Les banques allemandes semblent les plus exposées au risque souverain grec
Depuis plusieurs semaines, les marchés tentent tant bien que mal d’évaluer l’exposition des banques européennes au risque souverain grec. Les prêteurs français ont été particulièrement sanctionnés en bourse, sur la base des statistiques de la Banque des règlements internationaux (BRI), qui les font apparaître comme le premier créancier externe en Europe à fin 2009 avec 75 milliards de dollars (57 milliards d’euros) d’exposition. Mais ces chiffres agrègent les concours aux secteurs public et privé, et donc tous les crédits accordés par Emporiki et Geniki, filiales du Crédit Agricole et de la Société Générale. Ils rendent compte de l’exposition totale à l’économie locale, mais pas du risque directement lié à la détention d’emprunts d’Etat grecs.
Sur ce point, la banque verte fait part d’une exposition limitée à 850 millions d’euros, dont 600 millions au titre d’Emporiki. La Société Générale attend ses résultats du 5 mai pour communiquer. Dans son rapport annuel, sa filiale Geniki avoue un portefeuille obligataire de 365 millions d’euros qu’on peut estimer en majorité constitué d’emprunts grecs: il était en effet noté BBB+ par S&P fin 2009 et A- fin 2008, soit les notes de la Grèce à la clôture du rapport annuel. Chez BNP Paribas, Baudouin Prot a évoqué «une exposition aux banques grecques tout à fait négligeable», sans parler de dette souveraine.

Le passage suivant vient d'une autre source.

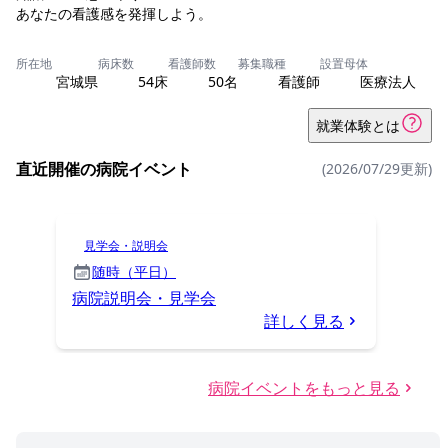
あなたの看護感を発揮しよう。
所在地
病床数
看護師数
募集職種
設置母体
宮城県
54床
50名
看護師
医療法人
就業体験とは
直近開催の病院イベント
(2026/07/29更新)
見学会・説明会
随時（平日）
病院説明会・見学会
詳しく見る
病院イベントをもっと見る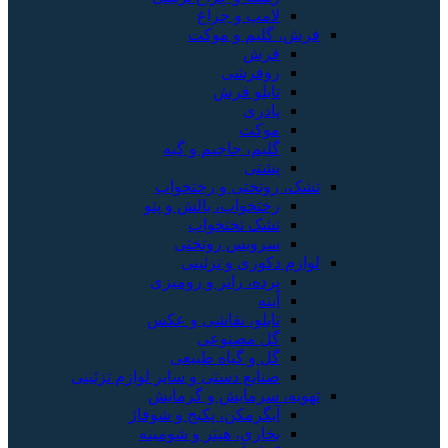
لامپ و چراغ
فرش، گلیم و موکت
فرش
روفرشی
تابلو فرش
پادری
موکت
گلیم، جاجیم و گبه
پشتی
تشک، روتختی و رختخواب
رختخواب، بالش و پتو
تشک تختخواب
سرویس روتختی
لوازم دکوری و تزئینی
پرده، رانر و رومیزی
آینه
تابلو، نقاشی و عکس
گل مصنوعی
گل و گیاه طبیعی
صنایع دستی و سایر لوازم تزئینی
تهویه، سرمایش و گرمایش
آبگرمکن، پکیج و شوفاژ
بخاری، هیتر و شومینه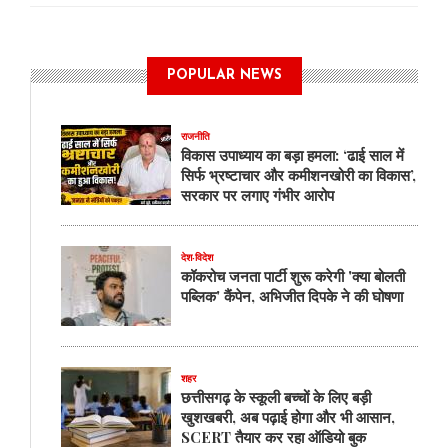
POPULAR NEWS
राजनीति
विकास उपाध्याय का बड़ा हमला: ‘ढाई साल में
सिर्फ भ्रष्टाचार और कमीशनखोरी का विकास’,
सरकार पर लगाए गंभीर आरोप
देश-विदेश
कॉकरोच जनता पार्टी शुरू करेगी 'क्या बोलती
पब्लिक' कैंपेन, अभिजीत दिपके ने की घोषणा
शहर
छत्तीसगढ़ के स्कूली बच्चों के लिए बड़ी
खुशखबरी, अब पढ़ाई होगा और भी आसान,
SCERT तैयार कर रहा ऑडियो बुक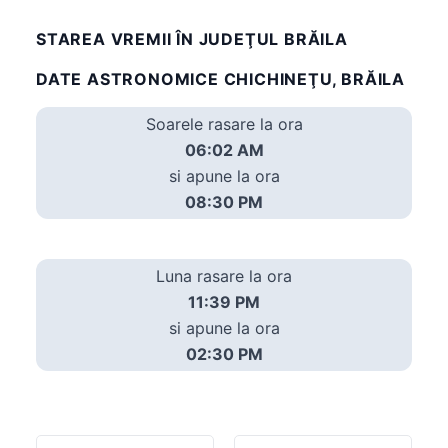
STAREA VREMII ÎN JUDEŢUL BRĂILA
DATE ASTRONOMICE CHICHINEŢU, BRĂILA
Soarele rasare la ora
06:02 AM
si apune la ora
08:30 PM
Luna rasare la ora
11:39 PM
si apune la ora
02:30 PM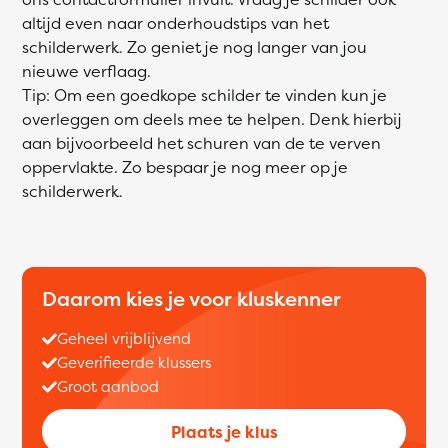
altijd even naar onderhoudstips van het
schilderwerk. Zo geniet je nog langer van jou
nieuwe verflaag.
Tip: Om een goedkope schilder te vinden kun je
overleggen om deels mee te helpen. Denk hierbij
aan bijvoorbeeld het schuren van de te verven
oppervlakte. Zo bespaar je nog meer op je
schilderwerk.
Daarom kies je voor kluskenner
Geheel vrijblijvend
Geverifieerde klussers
Groot aanbod
Plaats je klus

Problème, ces chiffres ne cadrent pas avec les estimations des analystes. Barclays Capital estime le stock de dette grecque détenue par les banques françaises à 18 milliards d’euros, et même à 20 milliards pour les assureurs de l’Hexagone. En février, Credit Suisse rappelait que 11 % des émissions d’Athènes entre 2005 et 2009 (soit 11 milliards d’euros selon nos calculs, avant amortissement) avaient été placées dans des mains françaises.
Mais les analyses et les diverses déclarations coïncident au moins sur un point: si les banques françaises sont les plus exposées à l’économie grecque, leurs concurrentes allemandes ont le plus à perdre sur les emprunts d’Etat. Elles en détiendraient 19 milliards d’euros, selon BarCap. Hypo Real Estate, Commerzbank et Postbank affichent respectivement 7,9 milliards, 3,1 milliards et 1,3 milliard de dette souveraine hellène au compteur, au dernier pointage de Bloomberg. Une raison de plus pour que Berlin évite de jouer les prolongations dans ce dossier.